■ Exercise prompt ■
Copy every line from the first one through the line containing "v(0, 218) *", both included, without changing anything.

(Records in a dataset)
--- START ---
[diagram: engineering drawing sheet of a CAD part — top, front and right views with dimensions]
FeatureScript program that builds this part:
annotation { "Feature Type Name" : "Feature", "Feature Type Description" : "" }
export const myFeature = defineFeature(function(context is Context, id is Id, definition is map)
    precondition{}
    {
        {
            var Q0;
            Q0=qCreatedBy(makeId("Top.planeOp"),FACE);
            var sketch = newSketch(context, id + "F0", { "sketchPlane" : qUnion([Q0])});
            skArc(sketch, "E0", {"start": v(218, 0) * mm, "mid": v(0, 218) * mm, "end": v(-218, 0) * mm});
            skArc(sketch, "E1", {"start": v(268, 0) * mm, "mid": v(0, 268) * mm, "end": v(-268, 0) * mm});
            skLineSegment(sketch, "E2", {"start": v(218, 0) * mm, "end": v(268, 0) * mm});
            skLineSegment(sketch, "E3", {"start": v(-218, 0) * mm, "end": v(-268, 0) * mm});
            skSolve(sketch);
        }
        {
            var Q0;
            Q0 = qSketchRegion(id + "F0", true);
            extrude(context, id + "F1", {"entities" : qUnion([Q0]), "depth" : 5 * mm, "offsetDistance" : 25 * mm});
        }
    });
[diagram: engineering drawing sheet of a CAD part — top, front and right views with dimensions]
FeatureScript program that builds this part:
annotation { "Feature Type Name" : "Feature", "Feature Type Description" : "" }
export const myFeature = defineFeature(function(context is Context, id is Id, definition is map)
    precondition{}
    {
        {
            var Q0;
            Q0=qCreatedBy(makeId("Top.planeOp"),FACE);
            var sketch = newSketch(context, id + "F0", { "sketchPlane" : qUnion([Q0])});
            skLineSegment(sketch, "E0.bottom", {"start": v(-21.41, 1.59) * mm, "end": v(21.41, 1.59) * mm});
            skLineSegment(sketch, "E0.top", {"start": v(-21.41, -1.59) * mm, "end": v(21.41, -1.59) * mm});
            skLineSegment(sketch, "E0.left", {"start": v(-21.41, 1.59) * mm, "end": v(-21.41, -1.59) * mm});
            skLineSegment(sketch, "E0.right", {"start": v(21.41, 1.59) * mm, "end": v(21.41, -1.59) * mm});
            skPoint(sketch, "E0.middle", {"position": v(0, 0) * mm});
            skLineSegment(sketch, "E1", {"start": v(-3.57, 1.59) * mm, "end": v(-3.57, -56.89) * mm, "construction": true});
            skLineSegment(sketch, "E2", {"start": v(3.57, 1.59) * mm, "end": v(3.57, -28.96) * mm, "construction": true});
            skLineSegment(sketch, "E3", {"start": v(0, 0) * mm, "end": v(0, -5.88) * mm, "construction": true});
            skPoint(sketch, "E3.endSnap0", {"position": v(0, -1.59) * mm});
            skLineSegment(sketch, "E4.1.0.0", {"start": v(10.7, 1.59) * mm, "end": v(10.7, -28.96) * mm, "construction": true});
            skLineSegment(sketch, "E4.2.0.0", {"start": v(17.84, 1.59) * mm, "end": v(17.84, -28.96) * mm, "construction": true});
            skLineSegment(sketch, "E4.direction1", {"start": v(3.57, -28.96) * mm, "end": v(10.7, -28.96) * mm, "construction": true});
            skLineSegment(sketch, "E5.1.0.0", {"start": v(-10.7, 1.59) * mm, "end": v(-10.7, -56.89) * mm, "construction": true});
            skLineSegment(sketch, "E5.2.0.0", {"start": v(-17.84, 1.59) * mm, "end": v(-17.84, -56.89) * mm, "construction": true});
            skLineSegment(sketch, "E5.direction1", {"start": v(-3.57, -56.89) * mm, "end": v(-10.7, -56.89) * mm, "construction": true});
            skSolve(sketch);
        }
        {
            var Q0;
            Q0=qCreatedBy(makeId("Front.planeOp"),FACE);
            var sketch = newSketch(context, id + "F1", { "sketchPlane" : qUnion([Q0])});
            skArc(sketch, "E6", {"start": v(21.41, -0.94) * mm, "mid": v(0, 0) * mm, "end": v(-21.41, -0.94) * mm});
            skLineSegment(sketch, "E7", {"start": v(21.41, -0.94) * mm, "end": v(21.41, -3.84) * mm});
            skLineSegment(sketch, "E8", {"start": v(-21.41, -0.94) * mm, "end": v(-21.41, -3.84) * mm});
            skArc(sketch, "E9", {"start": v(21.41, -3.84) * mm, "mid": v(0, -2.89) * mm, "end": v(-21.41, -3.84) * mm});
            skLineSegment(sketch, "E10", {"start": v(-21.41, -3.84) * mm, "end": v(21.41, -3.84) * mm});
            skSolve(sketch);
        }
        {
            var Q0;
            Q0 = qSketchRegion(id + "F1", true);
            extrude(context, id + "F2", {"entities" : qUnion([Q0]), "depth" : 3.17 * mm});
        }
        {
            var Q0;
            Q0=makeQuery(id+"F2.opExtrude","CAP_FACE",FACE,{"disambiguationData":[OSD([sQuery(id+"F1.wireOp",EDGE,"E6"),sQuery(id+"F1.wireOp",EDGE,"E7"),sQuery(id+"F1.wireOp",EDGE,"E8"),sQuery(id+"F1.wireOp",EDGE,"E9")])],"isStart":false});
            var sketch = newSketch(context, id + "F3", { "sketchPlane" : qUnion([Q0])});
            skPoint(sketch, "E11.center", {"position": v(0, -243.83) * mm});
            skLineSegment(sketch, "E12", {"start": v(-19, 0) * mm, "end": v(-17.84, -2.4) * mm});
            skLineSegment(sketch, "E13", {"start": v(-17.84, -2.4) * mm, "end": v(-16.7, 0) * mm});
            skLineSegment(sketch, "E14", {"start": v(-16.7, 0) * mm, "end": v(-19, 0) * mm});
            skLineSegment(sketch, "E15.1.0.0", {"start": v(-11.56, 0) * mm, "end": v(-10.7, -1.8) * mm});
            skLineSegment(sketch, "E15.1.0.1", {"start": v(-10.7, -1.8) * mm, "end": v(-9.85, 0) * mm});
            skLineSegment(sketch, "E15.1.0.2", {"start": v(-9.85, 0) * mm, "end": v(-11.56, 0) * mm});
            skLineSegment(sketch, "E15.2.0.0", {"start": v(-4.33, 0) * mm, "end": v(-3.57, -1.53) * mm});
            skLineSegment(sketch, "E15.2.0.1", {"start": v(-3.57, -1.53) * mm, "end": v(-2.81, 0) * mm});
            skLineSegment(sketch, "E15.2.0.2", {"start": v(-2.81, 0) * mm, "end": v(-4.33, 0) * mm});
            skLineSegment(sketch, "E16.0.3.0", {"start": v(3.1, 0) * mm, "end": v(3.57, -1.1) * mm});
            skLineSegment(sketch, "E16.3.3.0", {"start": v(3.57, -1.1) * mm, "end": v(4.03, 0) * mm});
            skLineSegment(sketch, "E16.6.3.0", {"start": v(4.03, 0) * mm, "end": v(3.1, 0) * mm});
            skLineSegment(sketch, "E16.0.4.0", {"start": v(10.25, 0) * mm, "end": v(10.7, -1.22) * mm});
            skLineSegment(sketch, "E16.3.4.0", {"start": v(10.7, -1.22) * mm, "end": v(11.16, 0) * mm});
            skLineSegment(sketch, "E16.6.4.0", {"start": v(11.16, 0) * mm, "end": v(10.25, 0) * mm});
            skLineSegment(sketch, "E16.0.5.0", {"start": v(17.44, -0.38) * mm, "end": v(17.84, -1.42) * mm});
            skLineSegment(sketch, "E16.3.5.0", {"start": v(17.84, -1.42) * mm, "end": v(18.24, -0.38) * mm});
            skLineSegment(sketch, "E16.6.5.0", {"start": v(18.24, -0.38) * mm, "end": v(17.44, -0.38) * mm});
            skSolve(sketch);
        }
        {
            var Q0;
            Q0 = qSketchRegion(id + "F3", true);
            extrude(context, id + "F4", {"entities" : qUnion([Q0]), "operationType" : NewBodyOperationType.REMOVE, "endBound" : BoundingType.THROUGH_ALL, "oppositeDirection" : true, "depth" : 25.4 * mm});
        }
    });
--- END ---
■ Answer to this task ■
[diagram: engineering drawing sheet of a CAD part — top, front and right views with dimensions]
FeatureScript program that builds this part:
annotation { "Feature Type Name" : "Feature", "Feature Type Description" : "" }
export const myFeature = defineFeature(function(context is Context, id is Id, definition is map)
    precondition{}
    {
        {
            var Q0;
            Q0=qCreatedBy(makeId("Top.planeOp"),FACE);
            var sketch = newSketch(context, id + "F0", { "sketchPlane" : qUnion([Q0])});
            skArc(sketch, "E0", {"start": v(218, 0) * mm, "mid": v(0, 218) * mm, "end": v(-218, 0) * mm});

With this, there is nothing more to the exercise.